Contractual Obligations
We enter into agreements in the normal course of business with clinical research
organizations, contract manufacturing organizations, and institutions to license
intellectual property. These contracts are generally cancelable at any time by
us, upon 30 to 90 days prior written notice.
Our agreements to license intellectual property include potential milestone
payments that are dependent upon the development of products using the
intellectual property licensed under the agreements and contingent upon the
achievement of clinical trial or regulatory approval milestones.
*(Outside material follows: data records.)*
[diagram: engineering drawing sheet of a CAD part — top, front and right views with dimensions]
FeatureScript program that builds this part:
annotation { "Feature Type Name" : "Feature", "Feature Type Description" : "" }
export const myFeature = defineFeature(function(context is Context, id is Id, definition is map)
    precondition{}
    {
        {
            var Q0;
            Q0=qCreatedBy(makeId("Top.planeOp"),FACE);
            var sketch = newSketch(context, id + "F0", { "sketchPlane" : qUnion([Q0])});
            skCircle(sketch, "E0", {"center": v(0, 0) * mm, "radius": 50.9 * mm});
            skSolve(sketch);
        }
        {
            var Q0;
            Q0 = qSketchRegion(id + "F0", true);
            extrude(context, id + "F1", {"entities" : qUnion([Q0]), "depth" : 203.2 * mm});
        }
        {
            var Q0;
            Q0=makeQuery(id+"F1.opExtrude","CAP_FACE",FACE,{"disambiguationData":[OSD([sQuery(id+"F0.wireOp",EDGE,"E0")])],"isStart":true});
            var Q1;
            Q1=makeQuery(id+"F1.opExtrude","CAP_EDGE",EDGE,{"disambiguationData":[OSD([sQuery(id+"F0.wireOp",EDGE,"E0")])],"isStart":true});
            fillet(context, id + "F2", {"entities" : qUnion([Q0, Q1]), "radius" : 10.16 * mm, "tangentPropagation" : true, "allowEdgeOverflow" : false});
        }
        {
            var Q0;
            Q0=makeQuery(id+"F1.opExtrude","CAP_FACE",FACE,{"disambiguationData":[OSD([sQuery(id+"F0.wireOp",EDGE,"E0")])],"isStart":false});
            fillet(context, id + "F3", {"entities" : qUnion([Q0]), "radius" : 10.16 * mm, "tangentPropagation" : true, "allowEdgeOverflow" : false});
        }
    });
We may also be
required to pay annual maintenance fees or minimum amounts payable ranging from
low-four digits to low five-digits depending upon the terms of the applicable
agreement.
We also have non-cancelable operating lease commitments arising from our leases
of office and laboratory space at our facilities in Cambridge and Lexington,
Massachusetts.
Other than the termination of our lease for 75 Sidney Street, as discussed
elsewhere in this Quarterly Report on Form 10-Q, there were no material changes
to our contractual obligations and commitments described under Management's
Discussion and Analysis of Financial Condition and Results of Operations in our
Annual Report on Form 10-K for the fiscal year ended December 31, 2021, as filed
with the SEC on March 8, 2022.
Off-Balance Sheet Arrangements
We did not have, during the periods presented, and we do not currently have, any
off-balance sheet arrangements, as defined under applicable SEC rules.